What to work on → Word for word, restate the lines of the listing below from the line with "of the AEUG, were pacified by" through the line with "shooting as it unfolds", and do not include the pictures.

Material for the task →
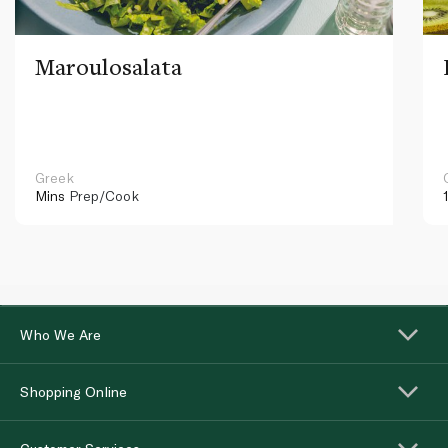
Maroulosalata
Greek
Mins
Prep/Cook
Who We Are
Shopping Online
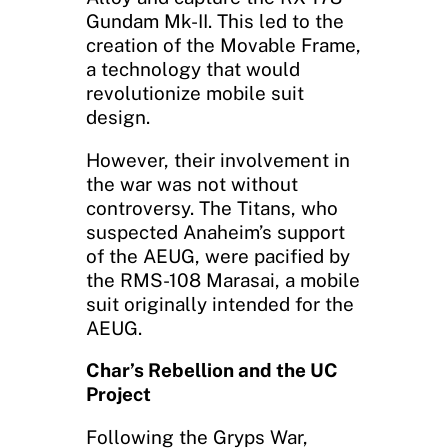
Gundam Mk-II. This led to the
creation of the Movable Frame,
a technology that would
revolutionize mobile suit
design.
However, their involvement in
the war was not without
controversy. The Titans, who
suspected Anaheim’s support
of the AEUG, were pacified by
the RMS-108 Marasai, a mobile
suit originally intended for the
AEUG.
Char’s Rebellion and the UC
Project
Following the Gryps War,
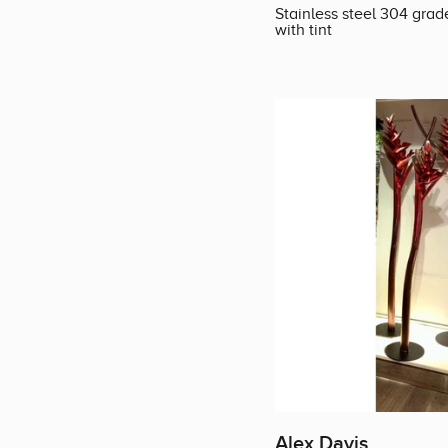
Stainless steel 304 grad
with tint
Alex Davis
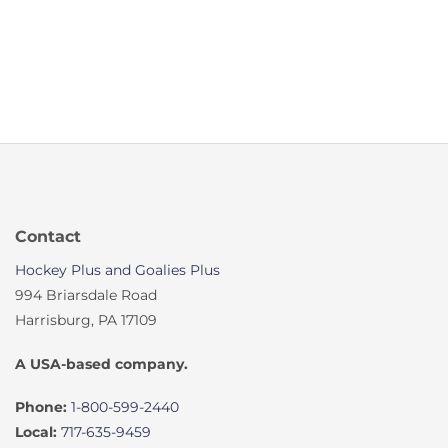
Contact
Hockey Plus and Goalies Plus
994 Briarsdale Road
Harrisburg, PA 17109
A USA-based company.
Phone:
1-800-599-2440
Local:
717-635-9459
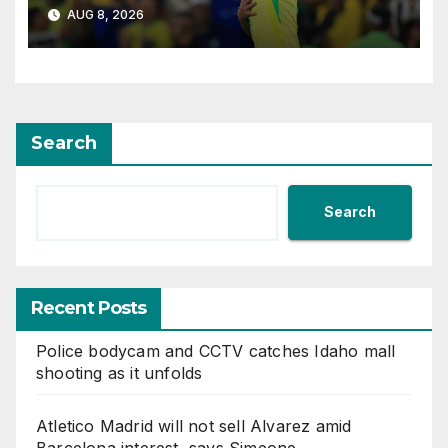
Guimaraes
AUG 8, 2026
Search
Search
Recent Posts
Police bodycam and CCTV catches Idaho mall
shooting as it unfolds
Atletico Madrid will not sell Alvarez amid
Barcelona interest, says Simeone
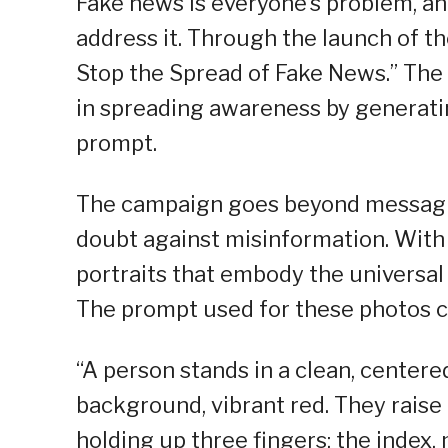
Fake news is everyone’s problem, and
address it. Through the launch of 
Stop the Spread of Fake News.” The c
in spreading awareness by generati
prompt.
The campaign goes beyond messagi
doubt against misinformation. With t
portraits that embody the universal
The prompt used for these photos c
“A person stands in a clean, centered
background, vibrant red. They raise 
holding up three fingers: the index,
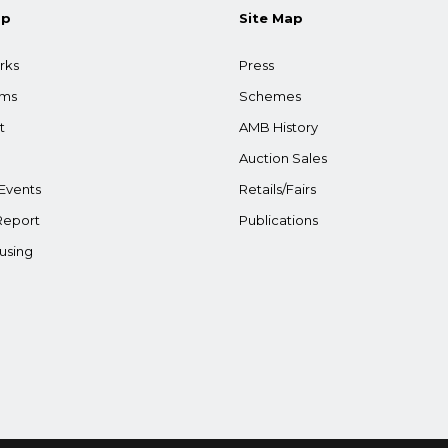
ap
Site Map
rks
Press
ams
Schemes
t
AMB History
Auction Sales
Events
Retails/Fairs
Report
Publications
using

Answer area →
of the AEUG, were pacified by
the RMS-108 Marasai, a mobile
suit originally intended for the
AEUG.
Char’s Rebellion and the UC
Project
Following the Gryps War,
Stainless steel 304 grad
with tint
Alex Davis
Contact
Hockey Plus and Goalies Plus
994 Briarsdale Road
Harrisburg, PA 17109
A USA-based company.
Phone:
1-800-599-2440
Local:
717-635-9459
Guimaraes
AUG 8, 2026
Search
Search
Recent Posts
Police bodycam and CCTV catches Idaho mall
shooting as it unfolds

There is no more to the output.